The Cynefin framework is from Dave Snowden through Cognitive Edge. The positioning of Cognitive Edge is “making sense of complexity in order to act.”

I start by suggesting we need to find ways to navigate ourselves back into some (new) order; to stabilize the chaos we are in. What we first need to do is make sense of what is going on around us, we need to determine what actions to take and the level of action, resource and support each part needs. We need to constantly ask: is it clear, complicated, complex, or chaotic, or even worse, highly confusing. The Cynefin framework significantly helps us to determine what particular parts we are dealing with, in the decisions needed.

Working through the current disorder we find ourselves in

In times like these, we need to “unfreeze.” It is a necessary time where we need plenty of adaptive thinking on our needs to start thinking how we are going to emerge out of this “lockdown,” so many of us are in and apply our reasoning to literally “crank starting” the economy engine again.

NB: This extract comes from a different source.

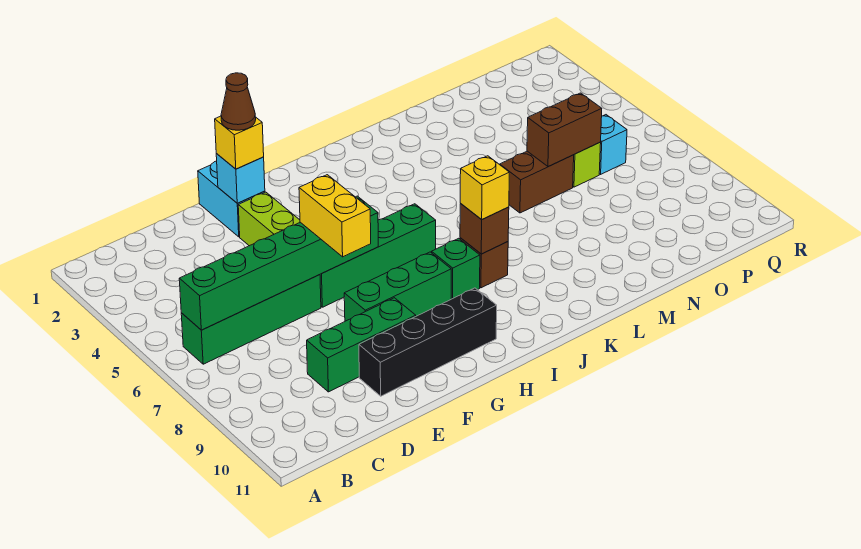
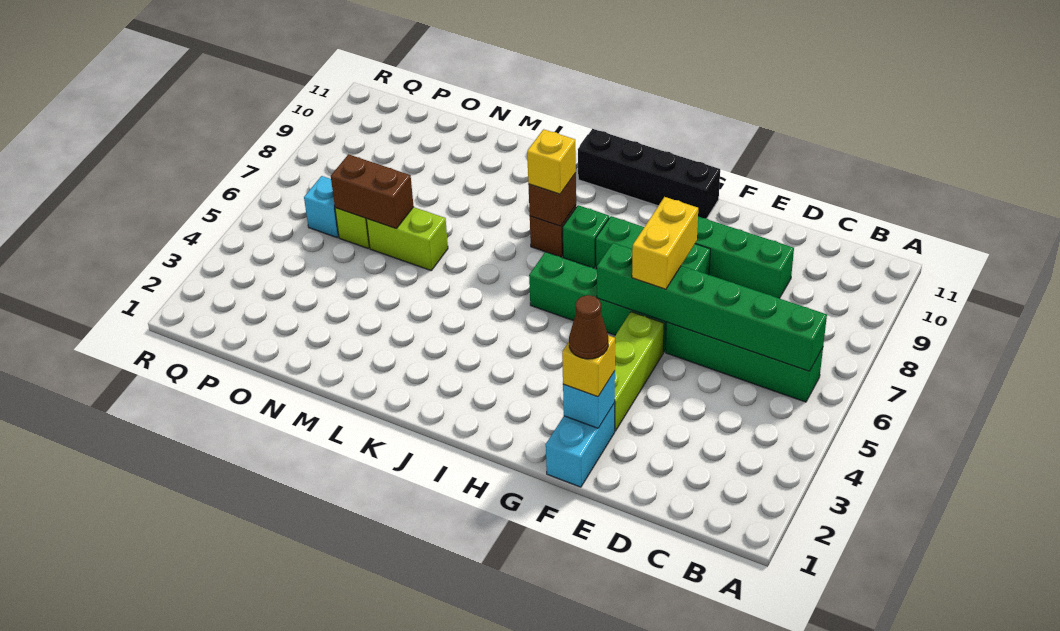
black 1x4 brick [359,288,497,396] -> black 1x4 brick moved to [578,129,720,218]
brown 1x2 brick [500,151,574,213] -> lime 1x2 brick [366,207,448,270]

Even if this is one month, two months, or longer, we need to become creative and innovative. We cannot be held in this “frozen state” for long without looking to become economically productive again. It may be in different ways, in new roles, or in transition until we have a higher “grip” of what we can achieve in a very volatile, challenging world.

If we remain in our present states, then what I suggest as a ‘frozen state’ remains, we default back to what we know, based more on repeating patterns, believing everything is orderly based on efficiency, effectiveness, and doing what is necessary to manage daily. Well it is not, we are in chaotic and unpredictable times.

This, regrettably, is simply not good enough in today’s world as it has changed so radically in these last few months.